La voz del príncipe. Tras toda la tarde dando vueltas en la cama y quemando algunas de las cosas que quedaban por la casa que le recordaban a su familia (más que nada para desahogarse) había llegado a la conclusión de que lo mejor que podía hacer era hablar con ella. Por supuesto no de lo que había visto esta tarde, sino de cualquier cosa. Sólo quería asegurarse de que nada había cambiado entre ellos. Y no podía esperar para hacerlo, por eso en esta ocasión había decidido venir a buscarla.

-¿'Tara?-El maestro del aire arqueó una ceja. Nunca había escuchado a Zuko llamar así a Katara. Nunca había escuchado a nadie llamar así a Katara. ¿Cómo le dejaba tantas confianzas?

-Es sólo un mote cariñoso Aang.

-¡¿Cómo le dejas ponerte un "mote cariñoso"?!-Prácticamente estaba chillándole.-Ni siquiera dejas a Toph ponerte motes y ¿lo dejas a él?¿El chico que siempre decías que era tu mayor enemigo?¿Al que decías que no ibas a dejar de vigilar porque no te fiabas de que pudiese secuestrarme por la espalda?

-¡Aang!-A pesar de su grito no la dejó continuar.

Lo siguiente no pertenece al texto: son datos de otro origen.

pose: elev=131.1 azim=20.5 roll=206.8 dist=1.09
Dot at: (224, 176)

-¿Es por él que me estabas diciendo que estabas confundida Katara?

Zuko decidió abrir la puerta al escuchar la discusión.

-Aang ya basta. No estás hablando tú, están hablando tus celos. Entre Katara y yo no hay nada más que amistad. Además, en algún momento me reuniré con Mai. Así que deja de acusarnos de tonterías por tus celos infundados.

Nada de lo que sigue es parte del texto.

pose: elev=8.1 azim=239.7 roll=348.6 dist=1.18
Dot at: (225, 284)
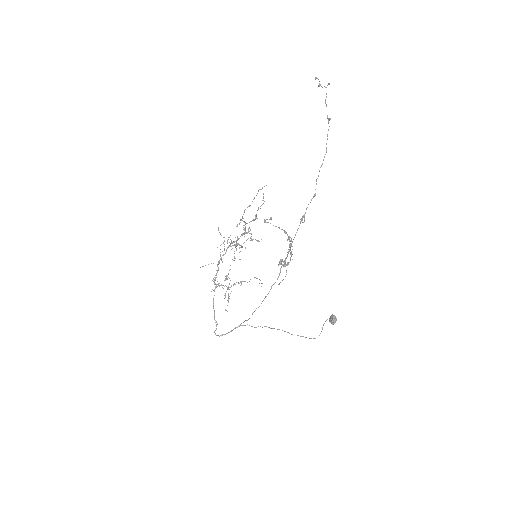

Katara sintió como un puñal atravesándole el pecho. Definitivamente no quería estar ahora mismo aquí, no quería estar viendo esta situación, no quería estar escuchando ninguna de estas palabras.

El maestro del aire no tuvo más opción que bajar la cabeza y aceptar que tenía razón.

-Lo siento Zuko, Katara, me he dejado llevar. Creo que si no tuviese bloqueados mis chakras incluso habría entrado en modo avatar.-Se rascó la cabeza nervioso.-Katara, de verdad lo siento muchísimo.-Le cogió la mano y más rápido de lo que había llegado la mano de Katara se separó.-Hoy no hago más que meter la pata.-Salió de la habitación cabizbajo, cerrando la puerta tras de sí.

Katara soltó un suspiro que ni siquiera sabía que estaba reteniendo.

-Sinceramente Zuko, no sé si necesito más estar sola o una noche contigo quejándome del desastre de día que ha sido hoy.

-Sinceramente Katara, yo venía a por la segunda opción.

Su sonrisa parecía tan dolida como la de ella cuando sus ojos se encontraron, pero eso no les impidió seguir sonriendo.